• EXERCISE PROMPT
The lines below, from the one holding "Why Data, Partnerships and Planning Need to" through the one holding "less than 3", are to be restated word for word, with all images left out.

=== Section Start ===

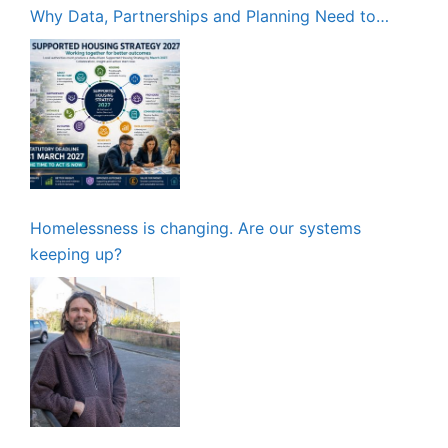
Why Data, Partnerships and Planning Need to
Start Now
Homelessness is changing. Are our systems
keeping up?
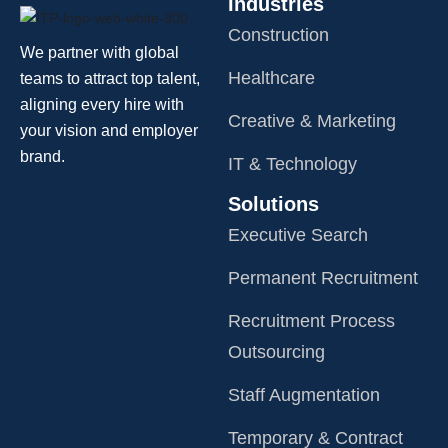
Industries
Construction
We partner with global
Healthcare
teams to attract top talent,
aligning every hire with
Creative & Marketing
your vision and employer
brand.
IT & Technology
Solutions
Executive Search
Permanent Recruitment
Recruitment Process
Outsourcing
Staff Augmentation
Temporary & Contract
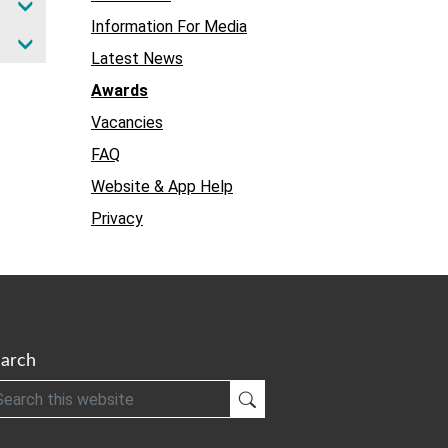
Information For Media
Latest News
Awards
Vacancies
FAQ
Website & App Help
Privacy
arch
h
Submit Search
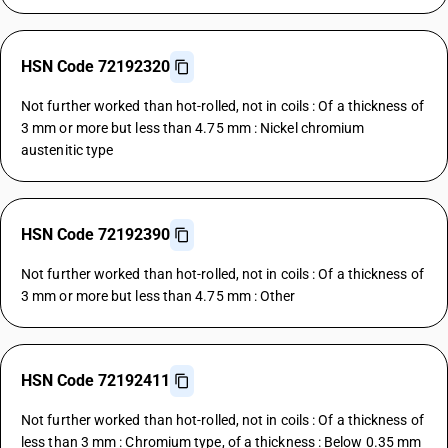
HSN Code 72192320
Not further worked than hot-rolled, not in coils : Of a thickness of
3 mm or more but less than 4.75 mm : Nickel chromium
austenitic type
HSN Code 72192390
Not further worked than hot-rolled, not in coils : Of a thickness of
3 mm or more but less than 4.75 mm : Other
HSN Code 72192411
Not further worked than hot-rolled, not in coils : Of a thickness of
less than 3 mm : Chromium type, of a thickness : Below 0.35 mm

=== Section End ===
=== Section Start ===

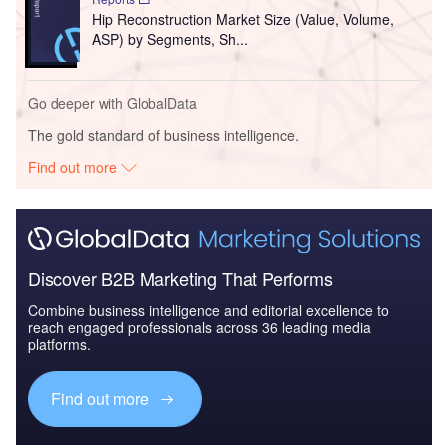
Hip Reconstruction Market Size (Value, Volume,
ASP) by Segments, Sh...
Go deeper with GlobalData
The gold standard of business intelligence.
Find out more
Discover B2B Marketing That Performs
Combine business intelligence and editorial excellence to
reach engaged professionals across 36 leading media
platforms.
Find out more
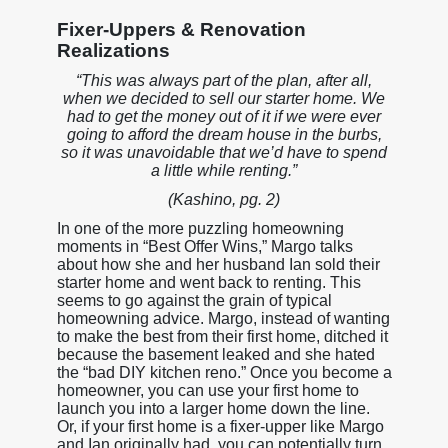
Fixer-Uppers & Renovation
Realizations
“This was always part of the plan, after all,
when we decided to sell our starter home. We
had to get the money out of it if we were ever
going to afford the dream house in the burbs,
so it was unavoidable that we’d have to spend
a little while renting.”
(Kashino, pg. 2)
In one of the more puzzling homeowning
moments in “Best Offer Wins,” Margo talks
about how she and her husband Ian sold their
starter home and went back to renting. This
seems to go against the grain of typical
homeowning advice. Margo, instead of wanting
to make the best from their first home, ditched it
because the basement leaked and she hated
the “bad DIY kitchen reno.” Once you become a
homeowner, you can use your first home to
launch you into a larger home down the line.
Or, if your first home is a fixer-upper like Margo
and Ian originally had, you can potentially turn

=== Section End ===

• EXERCISE SOLUTION
Why Data, Partnerships and Planning Need to
Start Now
Homelessness is changing. Are our systems
keeping up?
Industries
Construction
We partner with global
Healthcare
teams to attract top talent,
aligning every hire with
Creative & Marketing
your vision and employer
brand.
IT & Technology
Solutions
Executive Search
Permanent Recruitment
Recruitment Process
Outsourcing
Staff Augmentation
Temporary & Contract
Information For Media
Latest News
Awards
Vacancies
FAQ
Website & App Help
Privacy
arch
h
Submit Search
HSN Code 72192320
Not further worked than hot-rolled, not in coils : Of a thickness of
3 mm or more but less than 4.75 mm : Nickel chromium
austenitic type
HSN Code 72192390
Not further worked than hot-rolled, not in coils : Of a thickness of
3 mm or more but less than 4.75 mm : Other
HSN Code 72192411
Not further worked than hot-rolled, not in coils : Of a thickness of
less than 3 mm : Chromium type, of a thickness : Below 0.35 mm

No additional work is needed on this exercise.